Project Work 3: Due
Each group needs to email me code (and a binary that runs on XP if applicable), that takes the three data sets that Platt used and generates the learning and test sets.
First, you will need to download the datasets:
1. The Adult training and testing data you can get at:
Training adult data
testing set for the adult data
2. The Web data you can get from:
training web data
testing set for the web
data set
Check out
the readme files to determine format of data.

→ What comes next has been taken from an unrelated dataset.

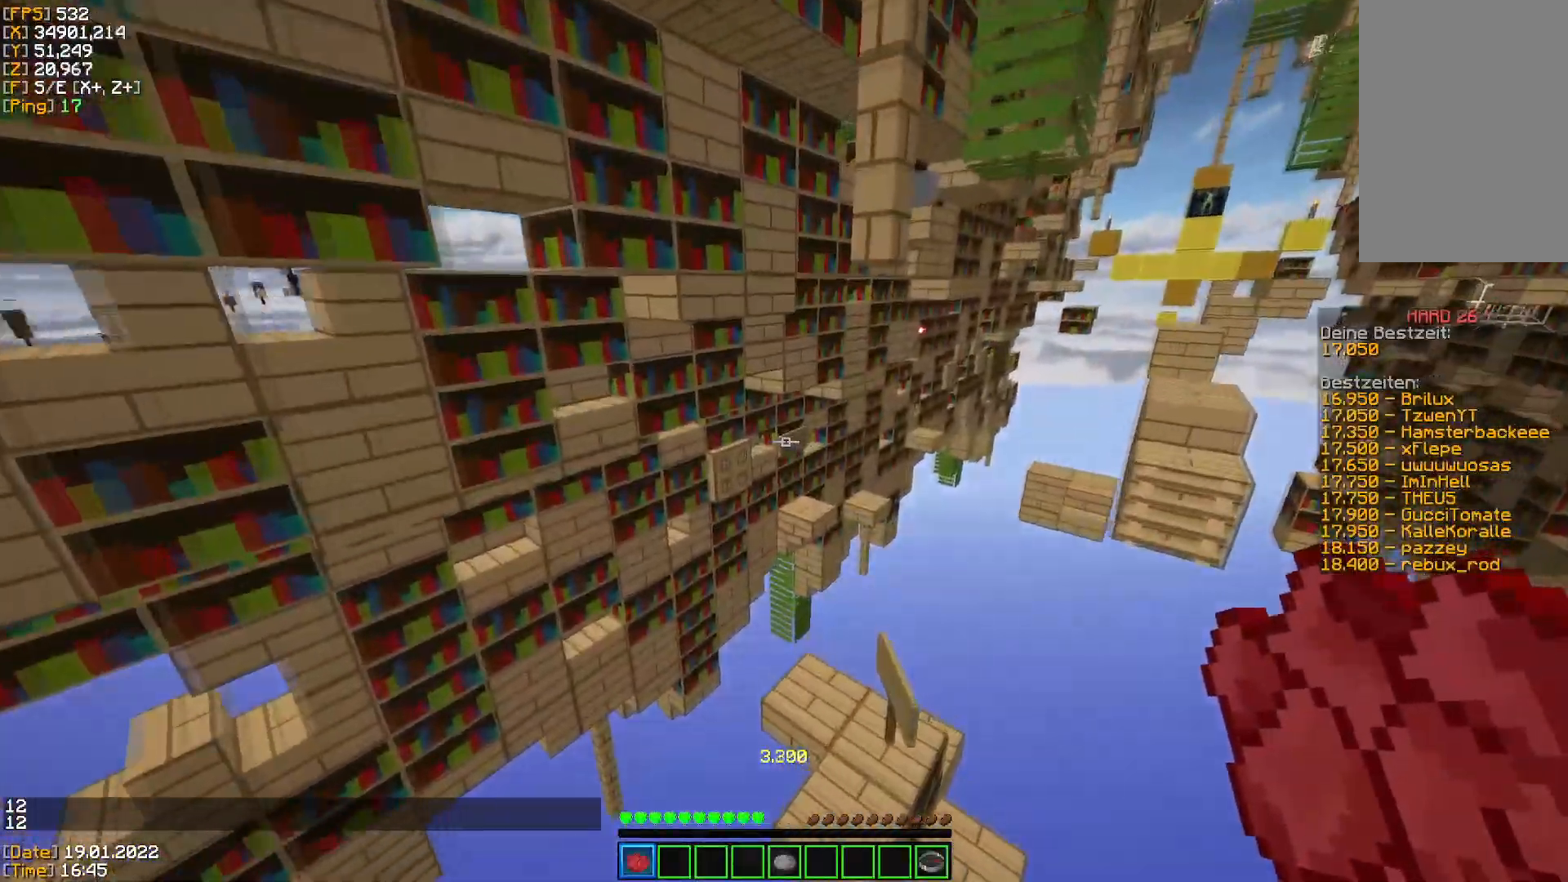
{"keys": ["w"], "mouse": [], "events": []}
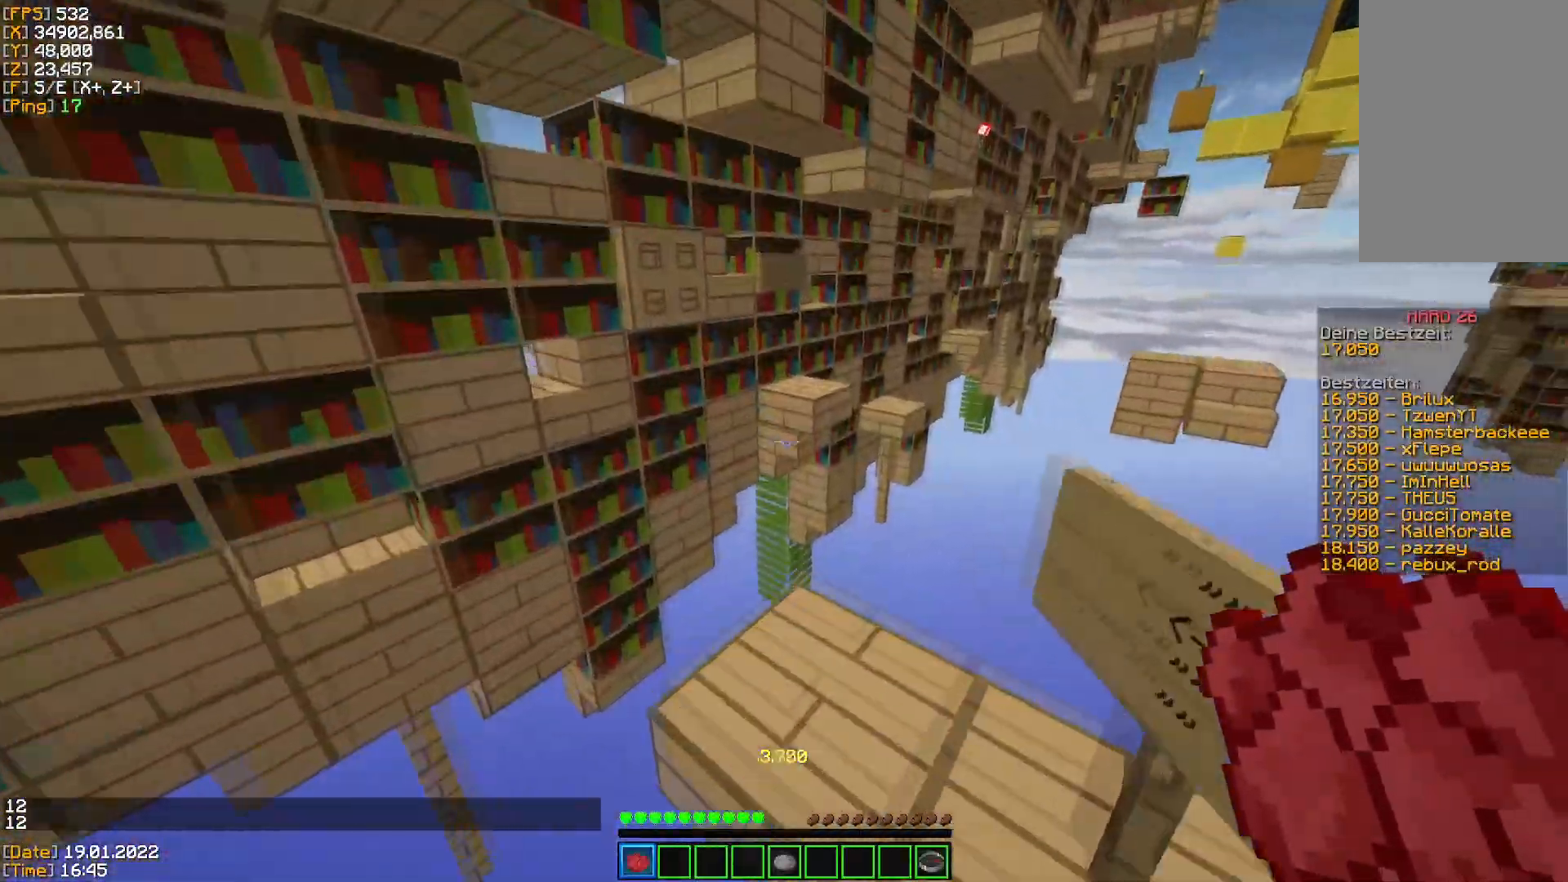
{"keys": ["space", "w"], "mouse": [], "events": [[383, "space", "down"]]}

3. The Reuters data can be download it from:
http://kdd.ics.uci.edu/databases/reuters21578/reuters21578.html
You will need to do some serious parsing to get at this data. Pointers to public parsers are available at:
http://xml.coverpages.org/publicSW.html#parsers
If you can’t parse this data, then extract the Reuters data from:
http://download.joachims.org/svm_light/examples/example1.tar.gz
The description can is found in: http://svmlight.joachims.org/
“Documents are represented as feature vectors.
Each feature corresponds to a word stem (9947 features). The task is to learn
which Reuters articles are about
"corporate acquisitions". There are 1000 positive and 1000 negative
examples in the file train.dat. The file test.dat contains 600 test
examples. The feature numbers correspond to the line numbers in the file words”
The code you will write will generate training and test TEXT file that have the following format: Each row contains a training example of the as follows:
C x1 x2 x3 …. xd
Were C is the class, and x1,…,xd are the d features (or inputs).